Tier 1 (or Core) projects — like the one detailed in this issue at Saratoga — are an ideal entry point for new AVAR participants. No prior experience or working knowledge of archaeological techniques is necessary. Here, they work as part of a large team of veterans alongside the full spectrum of AVAR specialists, who can assess an individual participant’s physical and psychological needs. Participants receive one-on-one mentoring to establish their goals for the project and how they can use their time to build applicable real-world skills they can use long after leaving the field. These projects are ideal for veterans who are still becoming accustomed to civilian life, who want to recapture some spirit of their time in uniform while discovering tangible ways they can use existing skills to further a cause. Emphasis is placed on providing a strong foundation in archaeological tech-niques, including cutting-edge technologies, under the guidance of recognized technical experts who are present at every stage of the expedition. All Tier 1 projects have been located in the United States, but Saratoga was the organization’s first opportunity to dig on an American battlefield; previous sites include the Shaker settlement at Mount Lebanon, N.Y.

Some participants may wish to only join Tier 1 projects, but those who show deep interest in the field of archaeology and the AVAR mission may move on to Tier 2. These recon excavations place veterans in more exotic locations — often outside the United States — based on their specific interests and abilities. AVAR incorporates cultural immersion activities into these excavations, so that our veterans build friendships with our host country partners while they act as ambassadors for the United States military veteran community.  Recon excavations prioritize skills progression, exposure to new cultures and development of expertise in peer support. After completing the Saratoga project in June 2019, the AVAR team went to the United Kingdom in September to work alongside numerous partners, including the U.S. Department of Defense POW/MIA Accounting Agency, to excavate the site of a 1944 B-24 aircraft crash. Another team joined the Beit Lehi Regional Project in Israel, in partnership with Hebrew University, the Israel Antiquities Authority, and the Beit Lehi Foundation.

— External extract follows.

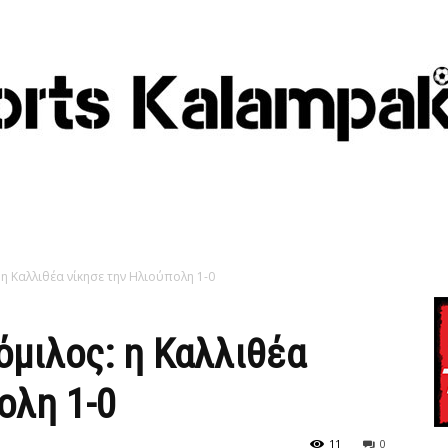
: η Καλλιθέα νίκησε την Ηλιούπολη 1-0
 όμιλος: η Καλλιθέα
ολη 1-0
11
0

In Fall 2019, two experienced AVAR participants received placement on a project with the Beit Lehi Foundation in Israel.

Finally, Tier 3 (Solo) projects more fully integrate experienced AVAR veterans into the broader archaeological community by providing competitive scholarships to participate in projects of their own choosing. Those at this level have shown themselves capable of functioning without AVAR’s support and showcase the special skills that veterans bring onto a dig team. By funding their independent work, AVAR is giving these veterans a significant advantage in their pursuit of archaeology as a career or hobby, and welcoming them to a new phase in the AVAR community, where they become mentors to those beginning their journey in rehabilitation archaeology. In 2019, AVAR sent two accomplished diggers to assist at the Crow Canyon Archaeological Center in Colorado and another to Tel Abel Beth Maacah, Israel.